The Use of Computer Vision Analysis for Early Autism Symptom Detection and Monitoring

Panel Presentation
Thursday, May 2, 2019: 10:30 AM
Room: 517A (Palais des congres de Montreal)
G. Sapiro1, J. Hashemi1, S. Espinosa1, Z. Chang1, K. L. Carpenter2 and G. Dawson2, (1)Department of Electrical and Computer Engineering, Duke University, Durham, NC, (2)Duke Center for Autism and Brain Development, Department of Psychiatry and Behavioral Sciences, Duke University, Durham, NC
Background: Early autism symptoms include reduced social attention, failure to orient to name, and atypical emotional expressions, among others. Screening for these symptoms has relied on caregiver-completed surveys which have poor performance for caregivers who have lower levels of education and knowledge about child development; this contributes to disparities in early detection and service access. Expert ratings require training, making such approaches challenging in low resource settings. We demonstrate that computer vision applications can be used in primary care clinics to quantify autism symptoms in an efficient, objective, quantitative, and reliable manner.

Objectives: Provide an overview of a research program based on downloadable, closed-loop software applications for low-cost mobile devices that elicit autism behavioral symptoms in response to neuroscience-informed stimuli which are recorded on the device camera and quantified using computer vision analysis to yield precise measures of visual attention, emotional facial expressions, and motor behavior.

Methods: The sample was 104 toddlers of 16–31 months old; 22 had autism spectrum disorder (ASD) based on the ADOS and 82 had typical development or developmental delay. After extensive pilot testing of both the stimuli (brief movies) and how to effectively deliver them in an exam room, a set of movies that reliably elicited autism risk behaviors were shown on an iPad while the embedded camera recorded the child’s attention/gaze, orienting, affective expressions and motor responses, which were quantified via computer vision analysis.

Results: There was strong correspondence between computer and human coding of attention (ICC =.89), orienting (ICC=.84) and affective expression (ICC=.89 - .90).

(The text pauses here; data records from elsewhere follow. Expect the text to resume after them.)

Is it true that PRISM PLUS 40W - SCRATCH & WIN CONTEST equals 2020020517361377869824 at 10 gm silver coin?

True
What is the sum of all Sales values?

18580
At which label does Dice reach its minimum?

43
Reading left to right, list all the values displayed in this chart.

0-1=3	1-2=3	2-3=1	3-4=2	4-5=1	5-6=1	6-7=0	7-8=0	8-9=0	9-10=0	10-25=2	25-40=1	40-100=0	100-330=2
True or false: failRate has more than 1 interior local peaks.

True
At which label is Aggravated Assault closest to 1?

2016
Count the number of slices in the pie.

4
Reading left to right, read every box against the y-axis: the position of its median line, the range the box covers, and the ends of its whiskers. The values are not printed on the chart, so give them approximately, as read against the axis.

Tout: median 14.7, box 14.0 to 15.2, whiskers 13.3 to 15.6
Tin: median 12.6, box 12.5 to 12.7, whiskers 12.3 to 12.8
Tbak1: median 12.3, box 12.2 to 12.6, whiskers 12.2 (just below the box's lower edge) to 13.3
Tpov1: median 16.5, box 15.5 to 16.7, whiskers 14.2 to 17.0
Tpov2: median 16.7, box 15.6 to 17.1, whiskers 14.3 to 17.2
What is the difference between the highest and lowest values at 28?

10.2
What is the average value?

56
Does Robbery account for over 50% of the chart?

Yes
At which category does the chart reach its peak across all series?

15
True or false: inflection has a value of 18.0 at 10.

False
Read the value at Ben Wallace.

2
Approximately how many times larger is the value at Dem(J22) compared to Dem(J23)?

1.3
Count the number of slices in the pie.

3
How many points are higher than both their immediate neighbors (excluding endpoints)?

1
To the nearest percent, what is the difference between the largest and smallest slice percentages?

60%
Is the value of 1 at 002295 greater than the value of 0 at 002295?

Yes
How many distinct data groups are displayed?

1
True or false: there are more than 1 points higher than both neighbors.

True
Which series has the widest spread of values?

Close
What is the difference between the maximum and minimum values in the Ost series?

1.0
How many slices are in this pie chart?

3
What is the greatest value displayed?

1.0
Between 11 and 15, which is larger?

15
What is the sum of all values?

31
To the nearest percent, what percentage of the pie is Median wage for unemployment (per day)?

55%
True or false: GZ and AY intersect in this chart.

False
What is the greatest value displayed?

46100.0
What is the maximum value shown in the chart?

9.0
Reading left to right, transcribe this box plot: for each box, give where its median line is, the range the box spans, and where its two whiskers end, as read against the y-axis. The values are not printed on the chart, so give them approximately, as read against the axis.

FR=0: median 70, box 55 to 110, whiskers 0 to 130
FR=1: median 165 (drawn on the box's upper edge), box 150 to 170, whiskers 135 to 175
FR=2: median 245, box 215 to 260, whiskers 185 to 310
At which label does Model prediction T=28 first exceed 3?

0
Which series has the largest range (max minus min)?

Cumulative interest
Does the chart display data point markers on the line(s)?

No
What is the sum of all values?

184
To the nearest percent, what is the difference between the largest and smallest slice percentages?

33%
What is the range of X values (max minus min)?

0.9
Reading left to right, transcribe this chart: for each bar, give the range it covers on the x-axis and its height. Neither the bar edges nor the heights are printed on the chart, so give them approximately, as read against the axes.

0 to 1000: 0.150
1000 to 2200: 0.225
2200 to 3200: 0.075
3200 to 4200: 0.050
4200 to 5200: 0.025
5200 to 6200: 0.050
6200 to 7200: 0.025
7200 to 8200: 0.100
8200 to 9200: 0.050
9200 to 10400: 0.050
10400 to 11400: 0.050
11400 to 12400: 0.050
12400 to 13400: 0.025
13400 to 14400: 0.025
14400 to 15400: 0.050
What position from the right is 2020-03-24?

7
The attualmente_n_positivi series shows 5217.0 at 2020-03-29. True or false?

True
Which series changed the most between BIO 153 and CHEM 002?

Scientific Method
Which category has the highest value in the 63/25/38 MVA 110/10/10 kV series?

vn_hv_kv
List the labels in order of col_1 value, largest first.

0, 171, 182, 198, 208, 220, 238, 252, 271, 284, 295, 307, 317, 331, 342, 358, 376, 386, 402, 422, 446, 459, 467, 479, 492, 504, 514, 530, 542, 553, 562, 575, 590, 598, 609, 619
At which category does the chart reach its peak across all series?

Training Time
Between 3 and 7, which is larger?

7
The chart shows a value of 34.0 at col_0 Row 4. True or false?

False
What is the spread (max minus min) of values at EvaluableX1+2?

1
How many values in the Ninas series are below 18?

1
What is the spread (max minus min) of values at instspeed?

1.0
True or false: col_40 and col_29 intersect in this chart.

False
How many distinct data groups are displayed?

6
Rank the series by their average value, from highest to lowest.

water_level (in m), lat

Significant differences between toddlers with and without ASD were found for several known symptom behaviors: Non-ASD children oriented significantly more times (B = 1.89, p = 0.02). Computer coding detected differences in latency to orient that were not readily detectable by the clinician (p = 0.02). Children with ASD looked less at the social stimuli compared to non-ASD children (p < .05). A novel finding is group differences in the rate of head movements (postural sway; significant p-values ranged from .012 to <.0001). Toddlers with ASD exhibited higher rates of head movement, suggesting difficulties in maintaining midline position of the head while engaging attentional systems. Preliminary analyses of facial expression data indicate a higher proportion of time spent with “flat affect” for children with ASD compared to non-ASD (p < .05).

Conclusions: We demonstrate the feasibility, face validity, and reliability compared to human coding of digital behavioral assessments for detecting and quantifying well-established early autism symptoms, including failure to orient to name, reduced social attention, and flat affect. In addition, we report here that digital assessments can reveal novel biomarkers, such as postural sway, which are not readily detected with the naked eye. We will describe our current NIH Autism Center of Excellence research program which is validating a new version of our technology platform on a large, population-based sample of infants and toddlers being seen in Duke pediatric primary care and assessing its utility for symptom monitoring in clinical trials.